Trigger Finger (Stenosing Tenosynovitis)

Inflammation of the flexor tendon sheath causing catching, locking, or snapping of the finger when moving it. Treated with corticosteroid injection (effective in 70–80% of cases) or surgical A1 pulley release for refractory cases. More common in diabetics.

De Quervain’s Tenosynovitis

Inflammation of the abductor pollicis longus and extensor pollicis brevis tendons at the radial wrist, causing pain with thumb and wrist movement. Positive Finkelstein test (ulnar deviation of the wrist with the thumb enclosed in the fist). Treated with thumb spica splinting, corticosteroid injection, and physical therapy. Associated with repetitive gripping activities and new parenthood (lifting an infant).

Ganglion Cysts

Fluid-filled cysts arising from joint capsules or tendon sheaths — most commonly at the dorsal wrist. Most require no treatment when asymptomatic. Symptomatic cysts are treated with aspiration (drainage) or surgical excision.

Conclusion

Hand and wrist conditions deserve prompt attention — functional impairment in the hands significantly affects work capacity, daily self-care, and quality of life. Many conditions are highly treatable with simple interventions when caught early. Do not ignore persistent hand or wrist pain, numbness, or stiffness — early clinic evaluation prevents the progression that makes treatment more complex.

FAQs – Hand and Wrist Clinics

Q1. How do I know if my hand numbness is carpal tunnel syndrome?
A: Carpal tunnel syndrome typically causes nocturnal numbness and tingling in the thumb, index, middle, and radial half of the ring finger — often waking you from sleep. Shaking the hand provides relief (Flick sign). Symptoms are reproduced by prolonged wrist flexion or pressure over the carpal tunnel. Nerve conduction studies confirm the diagnosis.

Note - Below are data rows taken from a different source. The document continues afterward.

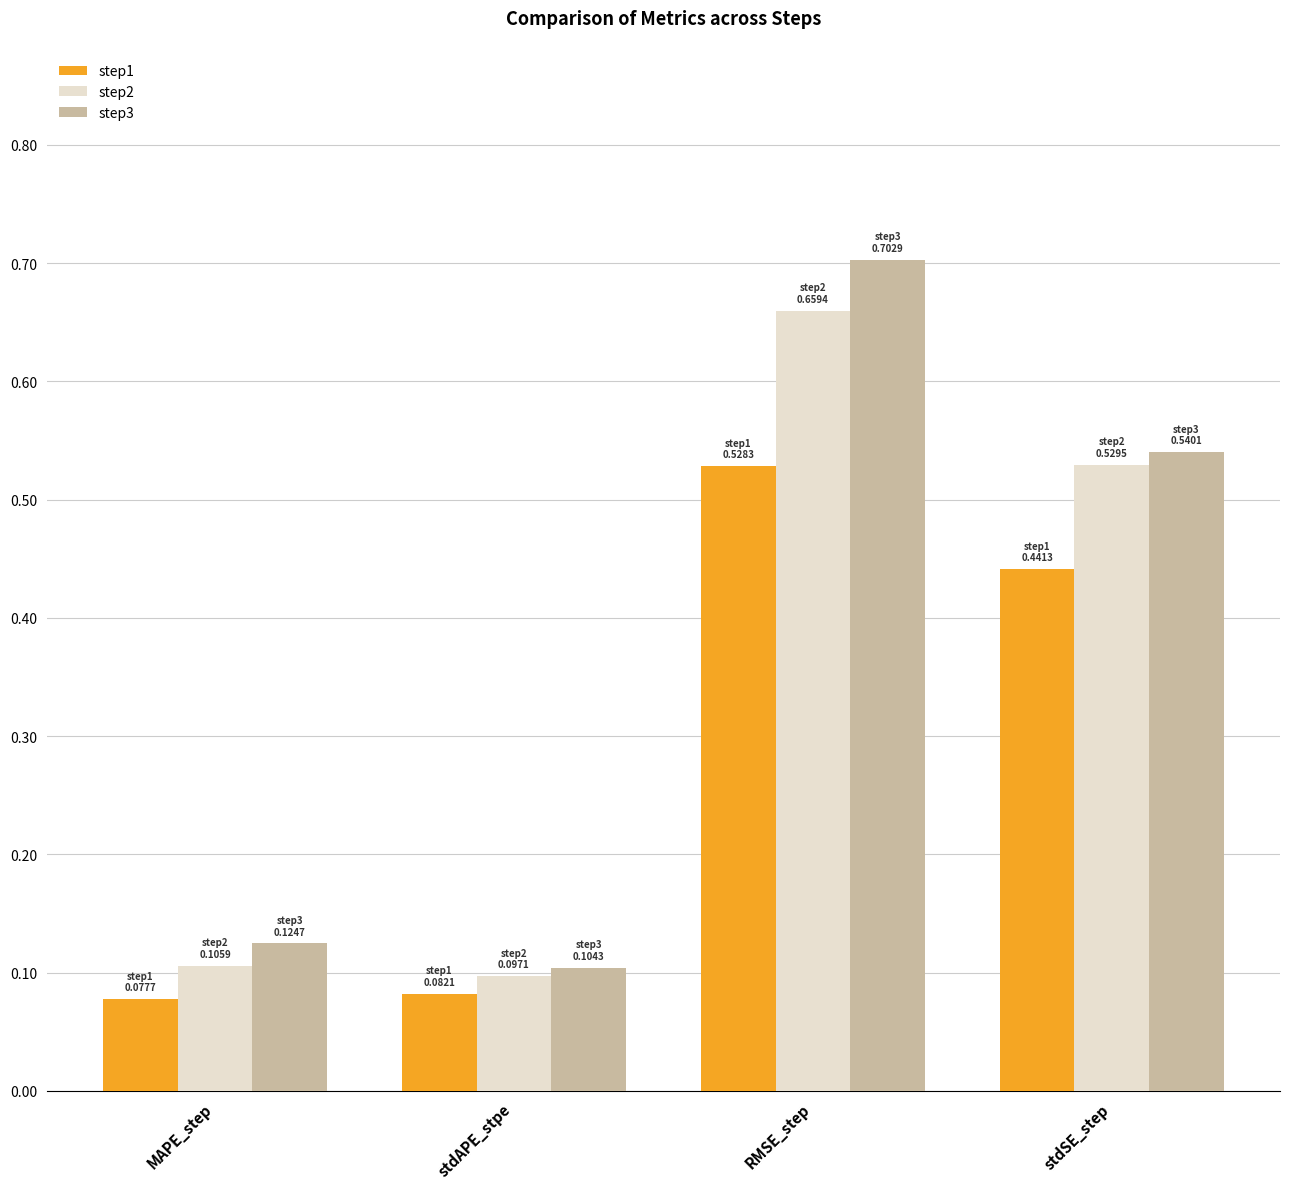

True or false: step3 has a value of 0.7 at RMSE_step.

True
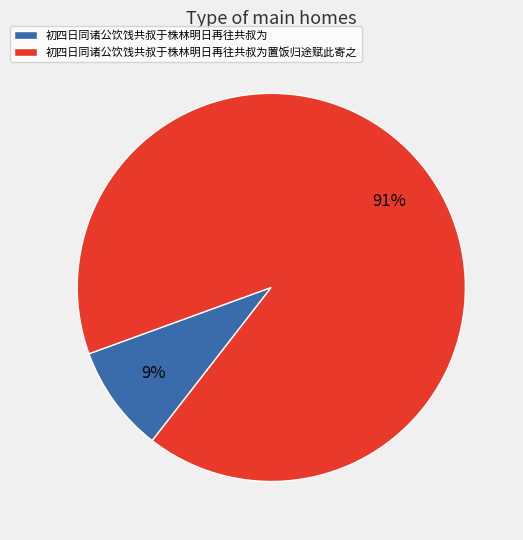

Which slice is the smallest?

初四日同诸公饮饯共叔于株林明日再往共叔为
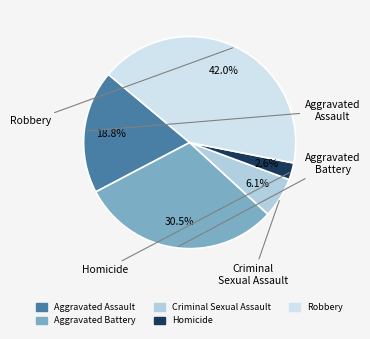

Is the sum of Aggravated Assault and Criminal Sexual Assault greater than half?

No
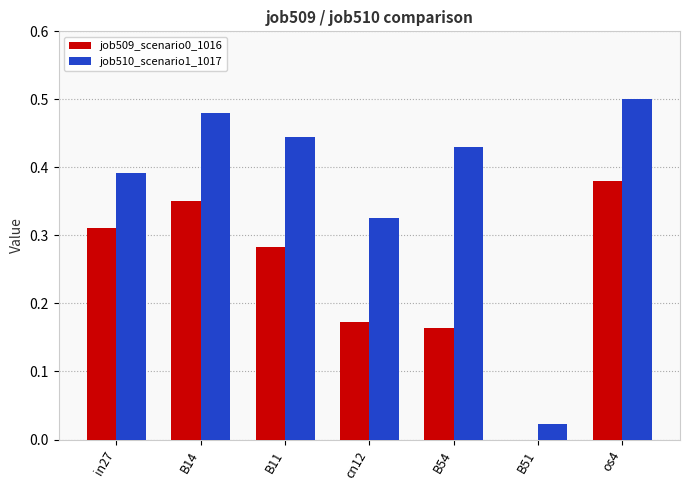

Between B11 and B51, which series saw the biggest shift?

job510_scenario1_1017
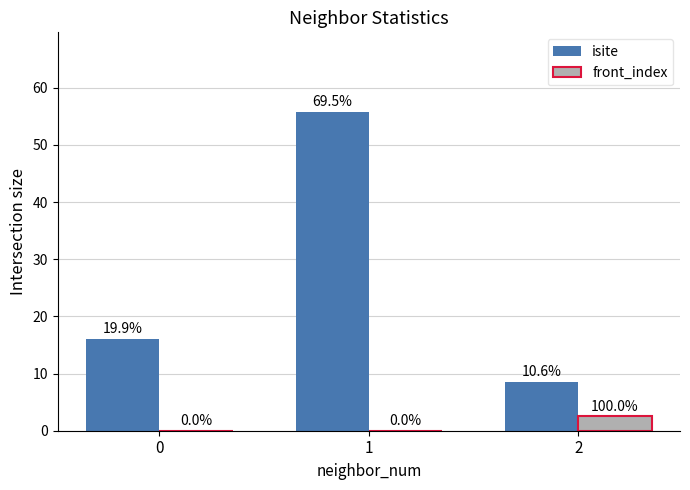

Is the value of front_index at 0 greater than the value of isite at 0?

No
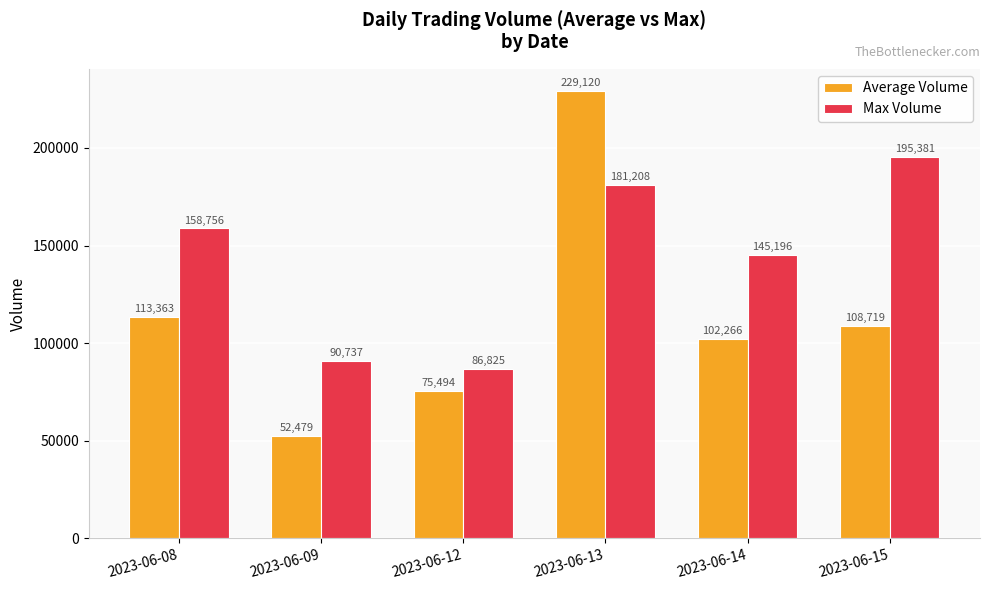

What is the greatest value displayed?

229120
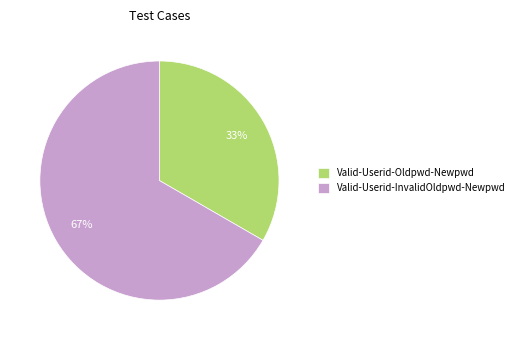

To the nearest percent, what is the combined percentage of Valid-Userid-Oldpwd-Newpwd and Valid-Userid-InvalidOldpwd-Newpwd?

100%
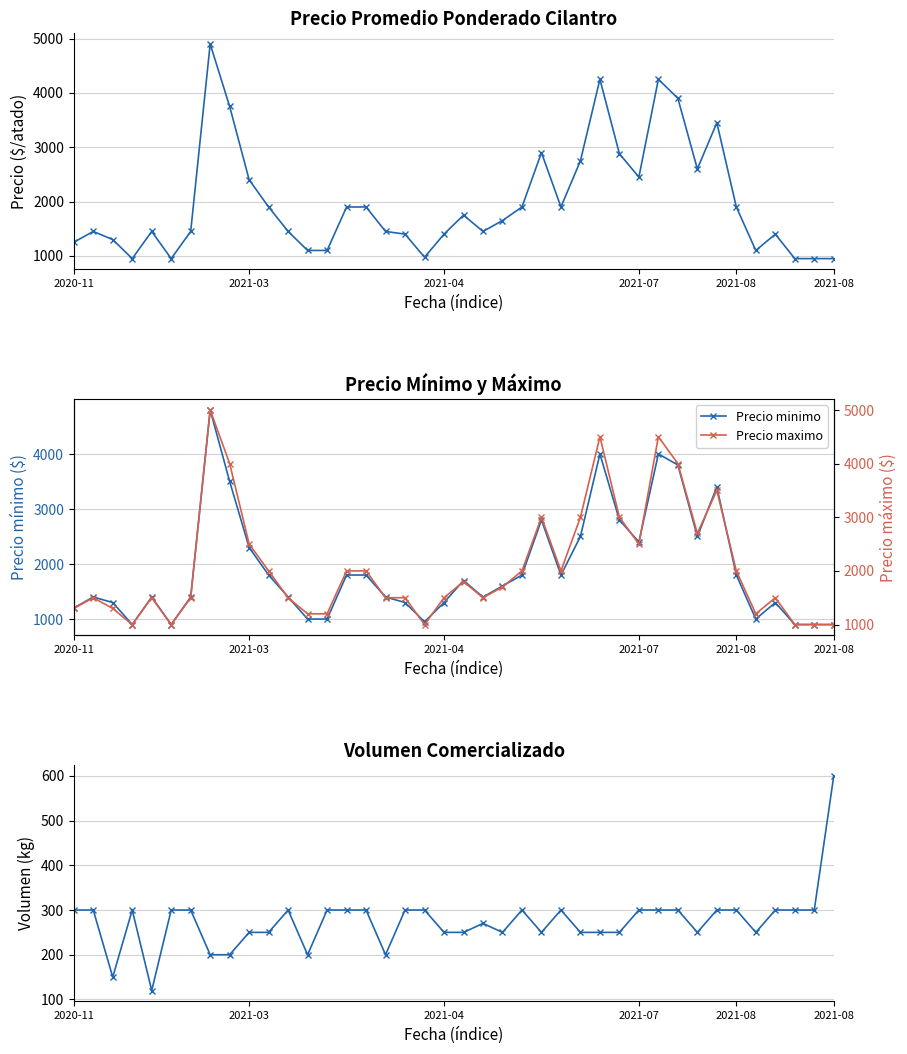

True or false: Precio maximo and Volumen cross at least once.

False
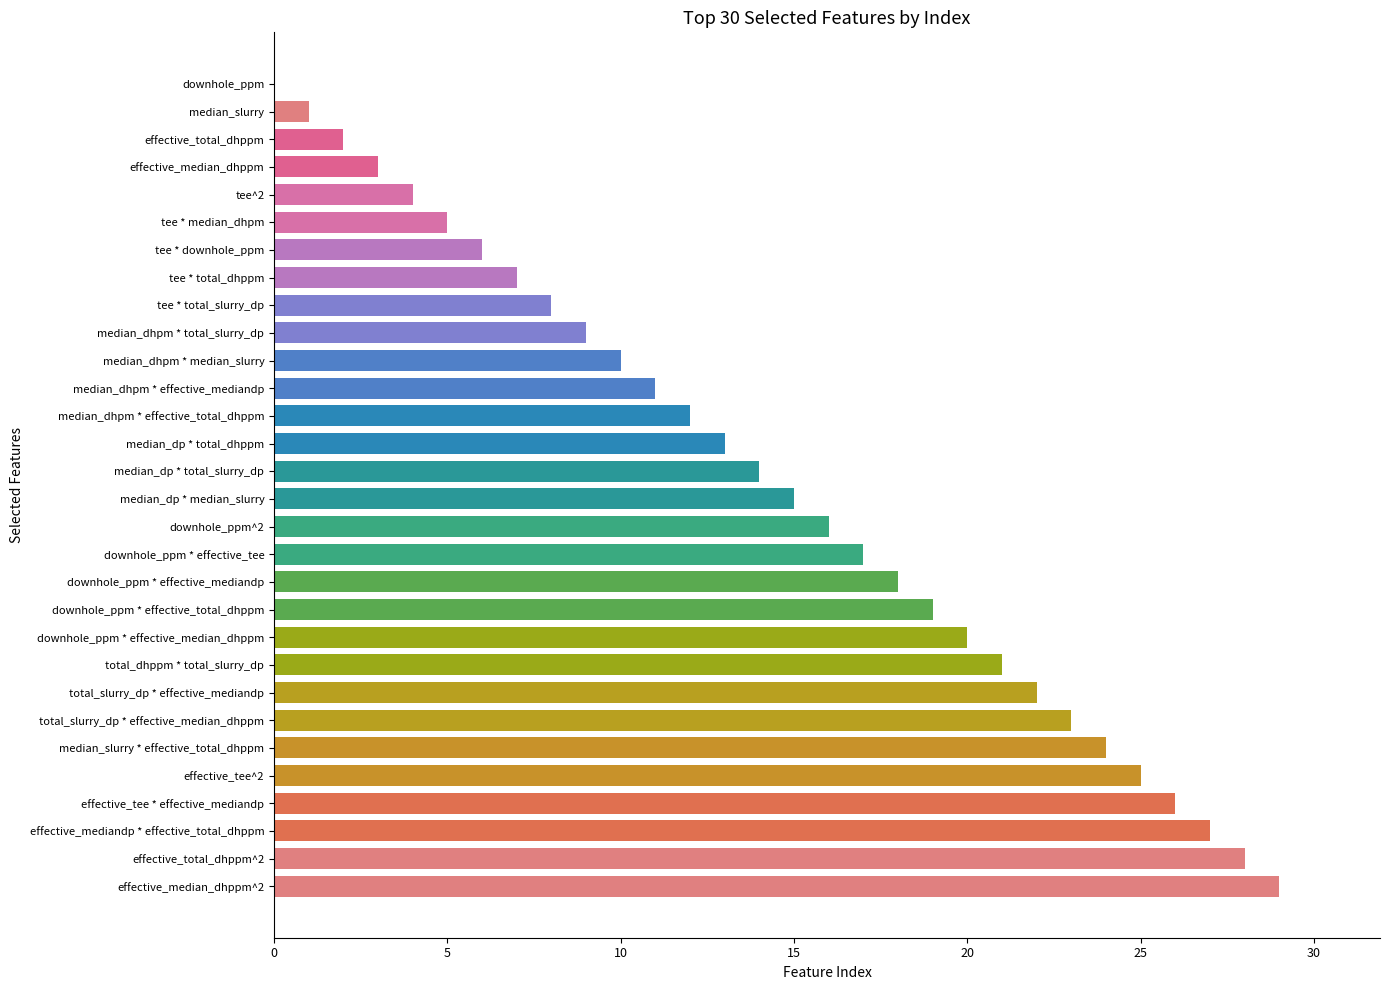

Which category has the highest value across all series?

effective_median_dhppm^2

Q2. Can carpal tunnel syndrome resolve without surgery?
A: Mild CTS often responds to nighttime splinting, activity modification, and ergonomic changes. Corticosteroid injections provide temporary relief for moderate CTS. Surgical release is indicated when conservative measures fail, when weakness develops, or when nerve conduction studies show significant median nerve impairment.

Q3. What is Dupuytren’s contracture?
A: Progressive fibrosis of the palmar fascia causing fixed flexion contracture of the fingers (most commonly the ring and little fingers), preventing full extension. Treatment includes collagenase injection (Xiaflex) or surgical fasciectomy when contracture exceeds 30 degrees.

Q4. How long does recovery from carpal tunnel surgery take?
A: Most patients return to light activities within 1–2 weeks and full activity within 4–6 weeks. Grip strength may take 2–6 months to fully recover. Nerve recovery from CTS progresses over months — symptom improvement is gradual.

Q5. Can repetitive computer use cause carpal tunnel syndrome?
A: The relationship between computer use and CTS development is less clear than commonly believed. Strong risk factors include female sex, obesity, hypothyroidism, diabetes, pregnancy, and vibrating tool use. Ergonomic optimization (neutral wrist position, appropriate workstation height) reduces repetitive strain regardless of its specific CTS relationship.